Dorothy identified a priest as the abuser, but said the teacher and nun who “dragged” them to the room were also to blame.
“I don’t want money,” she explained as lawyers for the RCMP and A.B. listened and took notes.
“Do I want a public apology? Maybe.”
‘The basketball’
Under questioning from the survivors’ lawyer, Karen Bellehumeur of Ontario, Dorothy recounted A.B. being “abrupt, mean” and striking her in the head “with the basketball or whatever ball he had…
“If the force of the ball didn’t knock me over (he) would say, ‘Oh, I didn’t hit you hard enough. I’ll have to hit you again.’”
Dorothy said she became afraid of A.B. – even hiding from him at times – after she said he used racist language, criticized her family’s diet, and suggested she bathe.
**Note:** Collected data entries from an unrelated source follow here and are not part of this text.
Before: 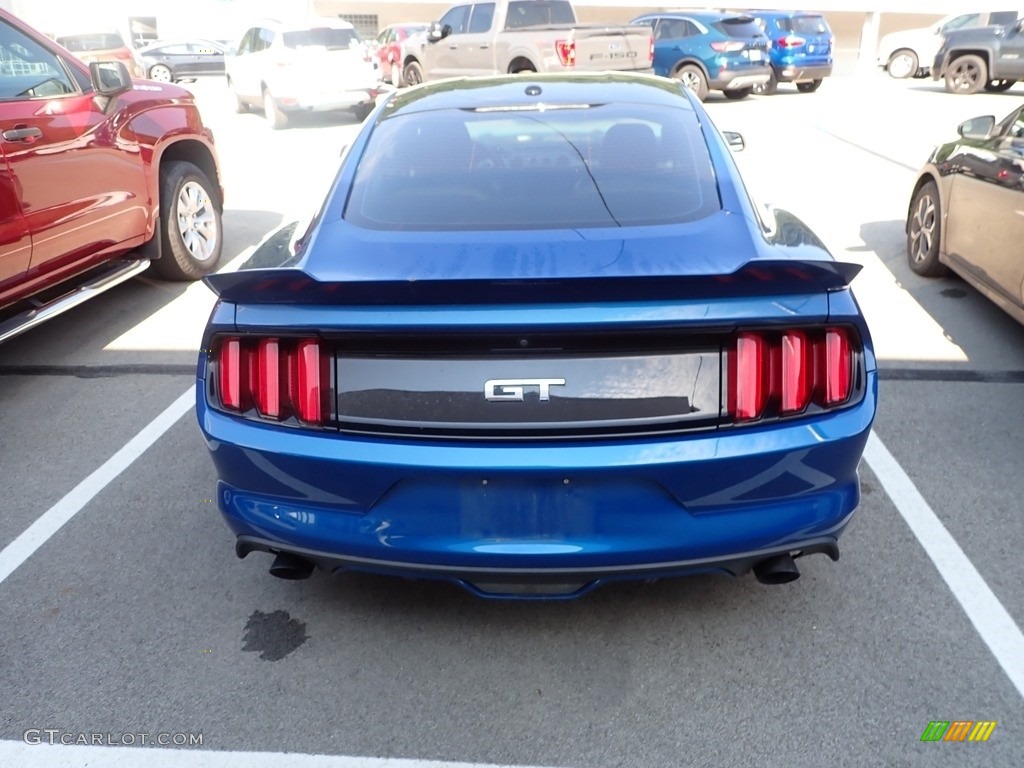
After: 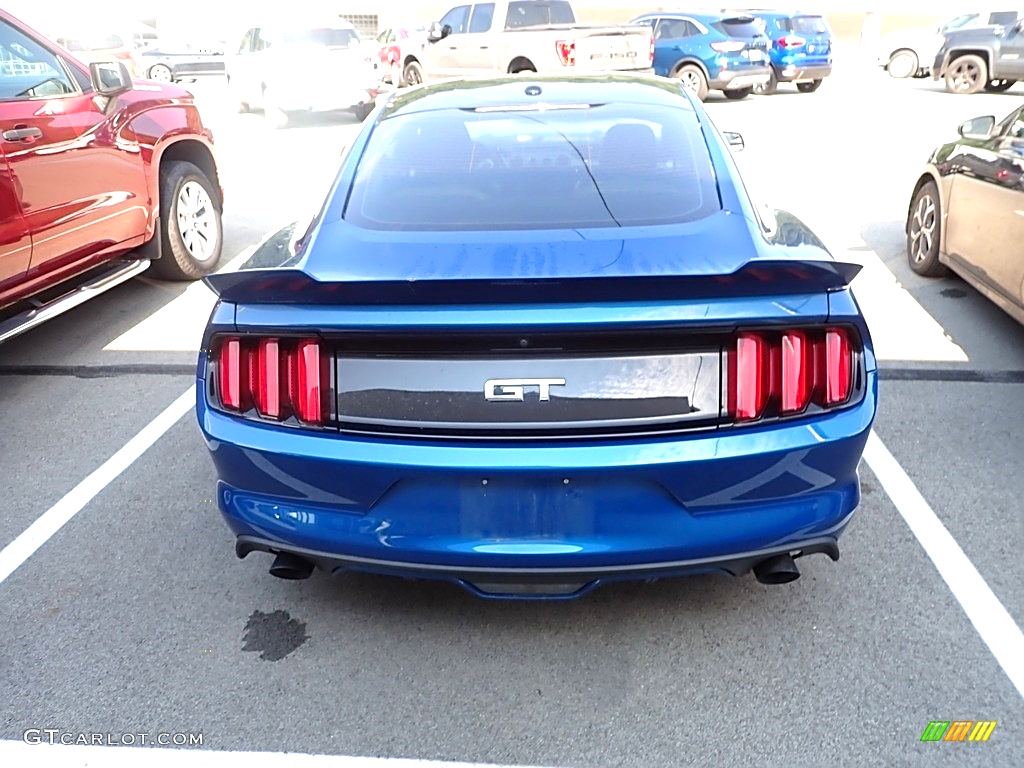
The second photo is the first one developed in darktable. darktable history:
exposure: exposure 0.565 EV, compensate highlight preservation false
sharpen: on, module defaults
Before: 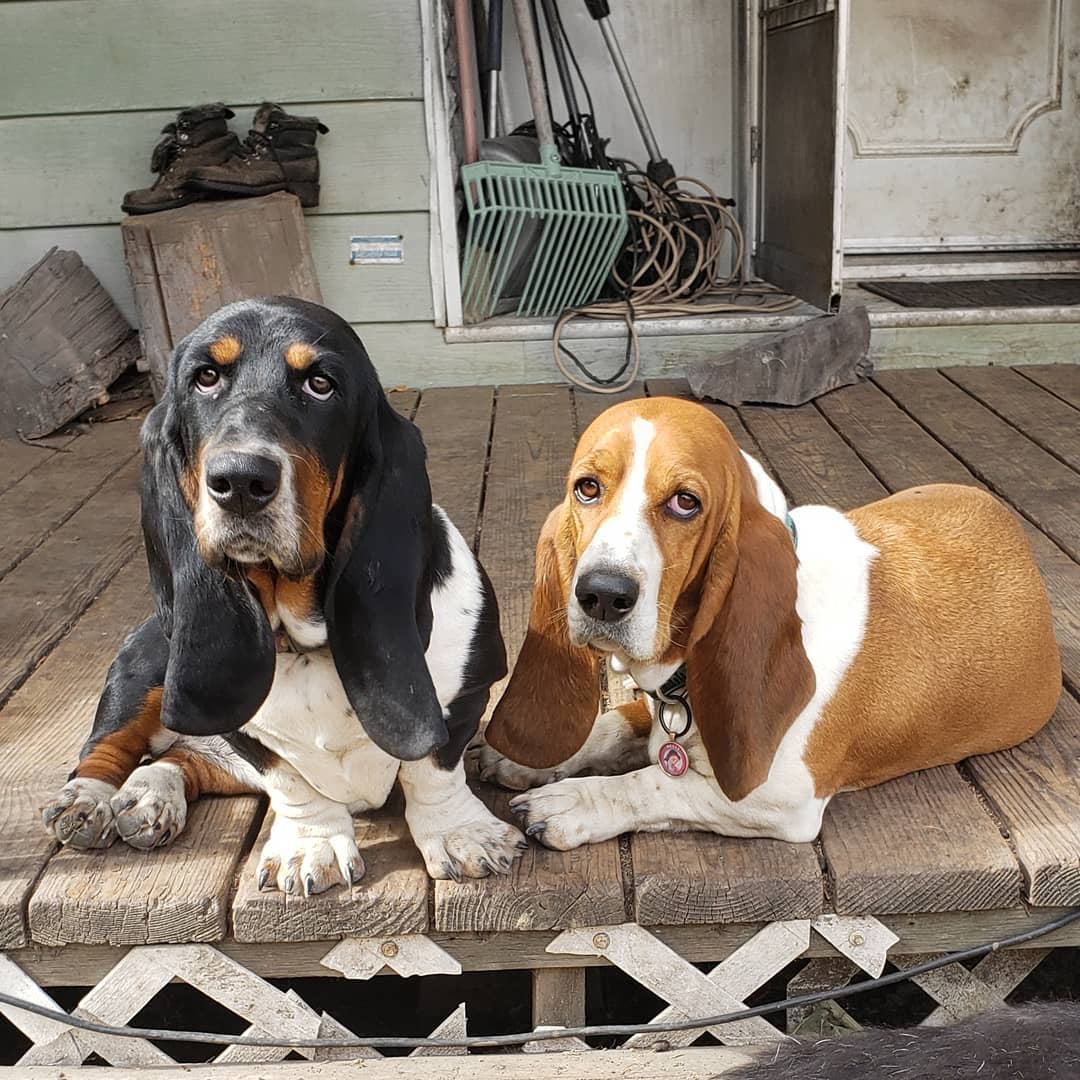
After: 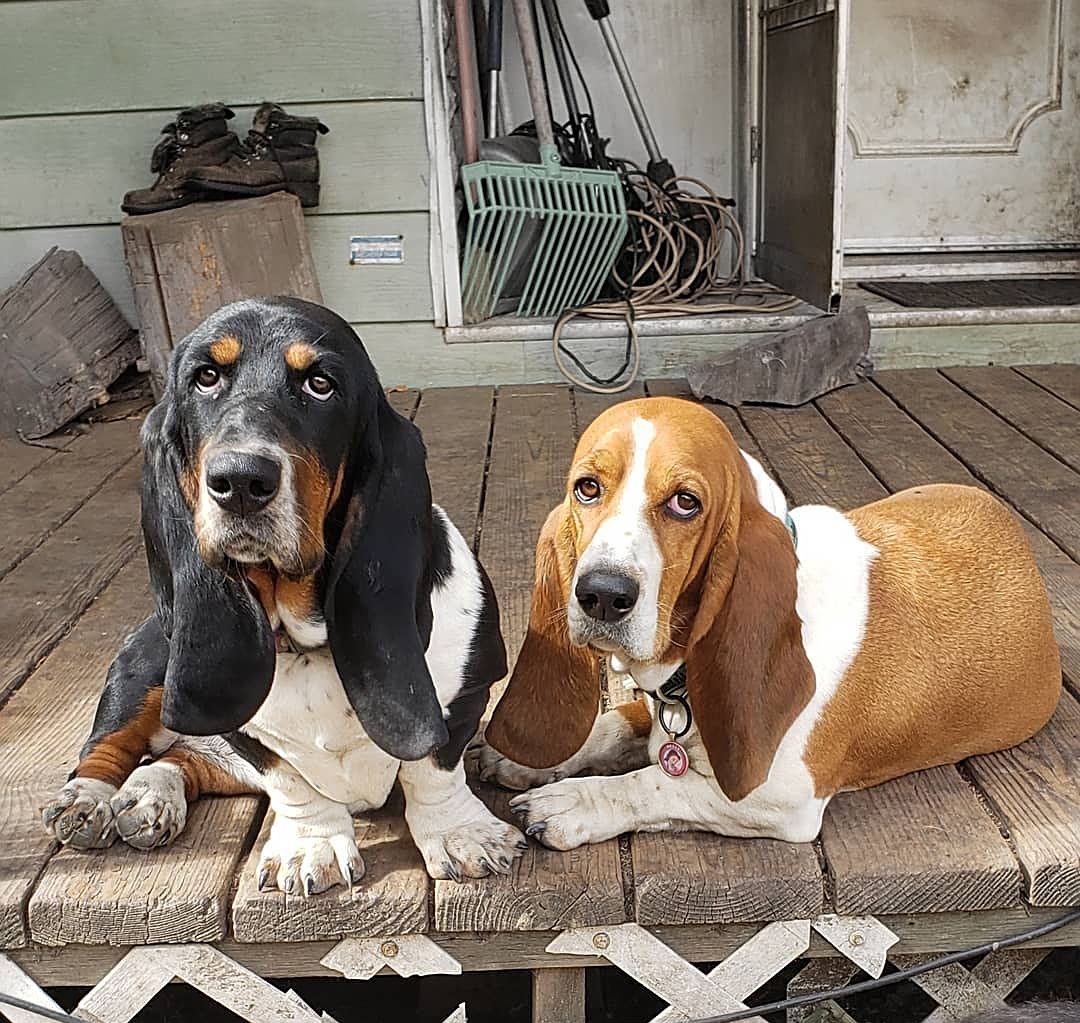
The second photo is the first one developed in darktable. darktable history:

“At the time it was hush hush,” she said of the abuse. “We didn’t know what was happening to us.”
Jonathan Bujeau, a lawyer for the human rights commission, wondered whether Dorothy was contacted by the RCMP as part of their investigation. She said No.
The tribunal is expected to hear 10 weeks of testimony, with two weeks (May 1-5 and May 8-12) scheduled in Burns Lake, a village about a 21/2-hour drive west of Prince George.
The tribunal agreed to travel to northern B.C. to hear the survivors’ evidence near their home nations of Lake Babine and Burns Lake so they could be supported and heard by their communities.